STUDY TEXT:
..............................

It is time once more for the dog and the cat to have their say. As always, the dog gets things started.
6:47 AM. Waking up at home. Nice and bright outside. The sun’s up earlier and earlier every day. Of course, in just a few days that’ll stop, and it’ll start getting up later and later. Why is the first day of summer also the start towards winter?
6:53 AM. Staring out the living room windows. Birds out on the lawn, pecking away at the grass. I wonder what they’re after. I wonder if they know they’re being watched. I wonder what would happen if I possessed the ability to open doors by myself. Well of course I’d be out there in a flash barking my head off.
7:01 AM. Waiting on the human to come downstairs so she can get my breakfast started. Because as we all know, breakfast is an important part of any good dog’s day. And I am a good dog. A very good dog!
7:09 AM. Come on, human, how long does it take to shower? I can hear the pipes going, you know…
7:15 AM. The human comes downstairs. I wag my tail furiously in greetings and bark hello. Fine day, isn’t it? Say, have you given any thought to my breakfast? Because between you and me, I’m feeling a bit hungry right about now.

..............................

EXERCISE SET:
**1)** In the dog's log, at what time does the human come downstairs?
**2)** Repeat the dog's log from "6:47 AM. Waking" to "my head off.".

..............................

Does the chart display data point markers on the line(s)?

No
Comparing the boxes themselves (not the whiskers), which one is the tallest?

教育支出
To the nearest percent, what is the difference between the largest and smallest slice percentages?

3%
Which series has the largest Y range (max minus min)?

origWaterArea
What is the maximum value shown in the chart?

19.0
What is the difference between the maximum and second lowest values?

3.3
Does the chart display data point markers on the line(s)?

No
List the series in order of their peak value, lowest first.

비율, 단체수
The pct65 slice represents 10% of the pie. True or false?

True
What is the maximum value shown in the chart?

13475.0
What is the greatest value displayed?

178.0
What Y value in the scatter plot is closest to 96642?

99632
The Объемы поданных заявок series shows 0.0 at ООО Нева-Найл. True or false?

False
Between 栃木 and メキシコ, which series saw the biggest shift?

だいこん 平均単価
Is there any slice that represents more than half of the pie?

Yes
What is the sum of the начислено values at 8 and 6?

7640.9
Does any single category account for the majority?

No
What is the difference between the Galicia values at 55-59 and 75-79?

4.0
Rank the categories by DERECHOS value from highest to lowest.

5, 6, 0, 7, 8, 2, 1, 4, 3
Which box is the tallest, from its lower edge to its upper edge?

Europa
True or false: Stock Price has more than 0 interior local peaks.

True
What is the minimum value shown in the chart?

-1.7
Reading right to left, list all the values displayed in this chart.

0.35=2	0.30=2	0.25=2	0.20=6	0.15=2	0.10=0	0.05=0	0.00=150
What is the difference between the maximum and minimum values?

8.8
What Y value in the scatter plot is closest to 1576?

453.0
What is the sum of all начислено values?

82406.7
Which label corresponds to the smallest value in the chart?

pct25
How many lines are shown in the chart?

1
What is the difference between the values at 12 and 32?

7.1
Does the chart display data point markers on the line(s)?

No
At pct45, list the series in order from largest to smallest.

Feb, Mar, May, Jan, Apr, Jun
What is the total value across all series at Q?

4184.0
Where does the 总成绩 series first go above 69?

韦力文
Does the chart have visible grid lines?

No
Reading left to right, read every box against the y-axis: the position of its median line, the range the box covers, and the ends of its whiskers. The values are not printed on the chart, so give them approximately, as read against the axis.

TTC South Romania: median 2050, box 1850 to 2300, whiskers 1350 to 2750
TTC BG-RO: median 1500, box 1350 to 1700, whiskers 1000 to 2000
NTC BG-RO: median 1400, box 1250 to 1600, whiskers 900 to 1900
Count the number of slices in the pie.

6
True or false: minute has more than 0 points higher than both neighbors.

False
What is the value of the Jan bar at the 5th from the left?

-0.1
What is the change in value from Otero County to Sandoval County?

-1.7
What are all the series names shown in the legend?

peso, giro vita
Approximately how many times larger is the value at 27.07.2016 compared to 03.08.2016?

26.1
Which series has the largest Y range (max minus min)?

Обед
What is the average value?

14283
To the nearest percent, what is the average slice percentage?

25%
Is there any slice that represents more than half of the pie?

..............................

RESULTS FOR EACH TASK:
**1)** 7:15 AM

**2)**
6:47 AM. Waking up at home. Nice and bright outside. The sun’s up earlier and earlier every day. Of course, in just a few days that’ll stop, and it’ll start getting up later and later. Why is the first day of summer also the start towards winter?
6:53 AM. Staring out the living room windows. Birds out on the lawn, pecking away at the grass. I wonder what they’re after. I wonder if they know they’re being watched. I wonder what would happen if I possessed the ability to open doors by myself. Well of course I’d be out there in a flash barking my head off.